**Task to complete**
All entries below must be given again word for word.

======== Study material ========

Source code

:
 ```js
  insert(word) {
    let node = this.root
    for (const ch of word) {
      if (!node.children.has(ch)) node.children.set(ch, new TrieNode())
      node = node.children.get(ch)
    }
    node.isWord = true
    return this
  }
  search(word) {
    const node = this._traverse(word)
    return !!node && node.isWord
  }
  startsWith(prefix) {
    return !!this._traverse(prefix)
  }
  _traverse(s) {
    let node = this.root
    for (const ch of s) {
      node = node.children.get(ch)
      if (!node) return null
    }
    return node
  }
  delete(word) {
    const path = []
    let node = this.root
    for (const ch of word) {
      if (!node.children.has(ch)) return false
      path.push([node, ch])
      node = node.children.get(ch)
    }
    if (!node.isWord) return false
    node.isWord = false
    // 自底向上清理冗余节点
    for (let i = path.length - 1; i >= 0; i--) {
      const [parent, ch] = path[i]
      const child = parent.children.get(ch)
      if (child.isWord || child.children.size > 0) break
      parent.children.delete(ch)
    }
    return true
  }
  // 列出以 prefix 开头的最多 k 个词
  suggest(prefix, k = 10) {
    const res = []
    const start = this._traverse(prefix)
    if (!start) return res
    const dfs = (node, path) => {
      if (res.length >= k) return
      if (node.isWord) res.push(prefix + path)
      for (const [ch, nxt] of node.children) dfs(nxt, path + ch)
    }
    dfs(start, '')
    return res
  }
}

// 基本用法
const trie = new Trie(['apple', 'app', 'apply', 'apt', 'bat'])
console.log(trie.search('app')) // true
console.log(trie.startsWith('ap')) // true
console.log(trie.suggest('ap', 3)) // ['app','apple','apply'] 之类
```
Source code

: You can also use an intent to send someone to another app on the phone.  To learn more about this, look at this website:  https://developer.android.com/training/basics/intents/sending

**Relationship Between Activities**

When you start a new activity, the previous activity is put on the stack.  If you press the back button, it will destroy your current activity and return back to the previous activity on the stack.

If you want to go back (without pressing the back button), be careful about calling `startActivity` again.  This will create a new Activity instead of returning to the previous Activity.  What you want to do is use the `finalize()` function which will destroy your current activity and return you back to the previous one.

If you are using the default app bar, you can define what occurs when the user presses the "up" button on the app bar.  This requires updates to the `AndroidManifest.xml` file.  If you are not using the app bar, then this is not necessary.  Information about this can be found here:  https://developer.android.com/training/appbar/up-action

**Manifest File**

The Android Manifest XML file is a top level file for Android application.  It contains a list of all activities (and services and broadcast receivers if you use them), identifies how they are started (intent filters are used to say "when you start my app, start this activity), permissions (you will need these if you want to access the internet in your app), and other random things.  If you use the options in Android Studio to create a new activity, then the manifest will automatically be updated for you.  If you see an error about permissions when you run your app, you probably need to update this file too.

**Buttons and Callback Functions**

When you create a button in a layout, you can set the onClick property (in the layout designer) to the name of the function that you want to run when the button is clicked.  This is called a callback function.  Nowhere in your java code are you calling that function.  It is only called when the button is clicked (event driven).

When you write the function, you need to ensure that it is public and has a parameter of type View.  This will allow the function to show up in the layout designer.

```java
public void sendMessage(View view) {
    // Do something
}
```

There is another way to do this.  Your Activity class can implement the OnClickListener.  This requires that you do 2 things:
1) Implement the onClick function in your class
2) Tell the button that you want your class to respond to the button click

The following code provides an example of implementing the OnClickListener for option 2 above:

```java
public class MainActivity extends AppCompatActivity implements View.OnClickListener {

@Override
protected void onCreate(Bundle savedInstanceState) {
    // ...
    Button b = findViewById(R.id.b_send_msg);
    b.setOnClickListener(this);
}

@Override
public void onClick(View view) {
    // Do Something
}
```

========

**Answer box**
Source code

:
 ```js
  insert(word) {
    let node = this.root
    for (const ch of word) {
      if (!node.children.has(ch)) node.children.set(ch, new TrieNode())
      node = node.children.get(ch)
    }
    node.isWord = true
    return this
  }
  search(word) {
    const node = this._traverse(word)
    return !!node && node.isWord
  }
  startsWith(prefix) {
    return !!this._traverse(prefix)
  }
  _traverse(s) {
    let node = this.root
    for (const ch of s) {
      node = node.children.get(ch)
      if (!node) return null
    }
    return node
  }
  delete(word) {
    const path = []
    let node = this.root
    for (const ch of word) {
      if (!node.children.has(ch)) return false
      path.push([node, ch])
      node = node.children.get(ch)
    }
    if (!node.isWord) return false
    node.isWord = false
    // 自底向上清理冗余节点
    for (let i = path.length - 1; i >= 0; i--) {
      const [parent, ch] = path[i]
      const child = parent.children.get(ch)
      if (child.isWord || child.children.size > 0) break
      parent.children.delete(ch)
    }
    return true
  }
  // 列出以 prefix 开头的最多 k 个词
  suggest(prefix, k = 10) {
    const res = []
    const start = this._traverse(prefix)
    if (!start) return res
    const dfs = (node, path) => {
      if (res.length >= k) return
      if (node.isWord) res.push(prefix + path)
      for (const [ch, nxt] of node.children) dfs(nxt, path + ch)
    }
    dfs(start, '')
    return res
  }
}

// 基本用法
const trie = new Trie(['apple', 'app', 'apply', 'apt', 'bat'])
console.log(trie.search('app')) // true
console.log(trie.startsWith('ap')) // true
console.log(trie.suggest('ap', 3)) // ['app','apple','apply'] 之类
```
Source code

: You can also use an intent to send someone to another app on the phone.  To learn more about this, look at this website:  https://developer.android.com/training/basics/intents/sending

**Relationship Between Activities**

When you start a new activity, the previous activity is put on the stack.  If you press the back button, it will destroy your current activity and return back to the previous activity on the stack.

If you want to go back (without pressing the back button), be careful about calling `startActivity` again.  This will create a new Activity instead of returning to the previous Activity.  What you want to do is use the `finalize()` function which will destroy your current activity and return you back to the previous one.

If you are using the default app bar, you can define what occurs when the user presses the "up" button on the app bar.  This requires updates to the `AndroidManifest.xml` file.  If you are not using the app bar, then this is not necessary.  Information about this can be found here:  https://developer.android.com/training/appbar/up-action

**Manifest File**

The Android Manifest XML file is a top level file for Android application.  It contains a list of all activities (and services and broadcast receivers if you use them), identifies how they are started (intent filters are used to say "when you start my app, start this activity), permissions (you will need these if you want to access the internet in your app), and other random things.  If you use the options in Android Studio to create a new activity, then the manifest will automatically be updated for you.  If you see an error about permissions when you run your app, you probably need to update this file too.

**Buttons and Callback Functions**

When you create a button in a layout, you can set the onClick property (in the layout designer) to the name of the function that you want to run when the button is clicked.  This is called a callback function.  Nowhere in your java code are you calling that function.  It is only called when the button is clicked (event driven).

When you write the function, you need to ensure that it is public and has a parameter of type View.  This will allow the function to show up in the layout designer.

```java
public void sendMessage(View view) {
    // Do something
}
```

There is another way to do this.  Your Activity class can implement the OnClickListener.  This requires that you do 2 things:
1) Implement the onClick function in your class
2) Tell the button that you want your class to respond to the button click

The following code provides an example of implementing the OnClickListener for option 2 above:

```java
public class MainActivity extends AppCompatActivity implements View.OnClickListener {

@Override
protected void onCreate(Bundle savedInstanceState) {
    // ...
    Button b = findViewById(R.id.b_send_msg);
    b.setOnClickListener(this);
}

@Override
public void onClick(View view) {
    // Do Something
}
```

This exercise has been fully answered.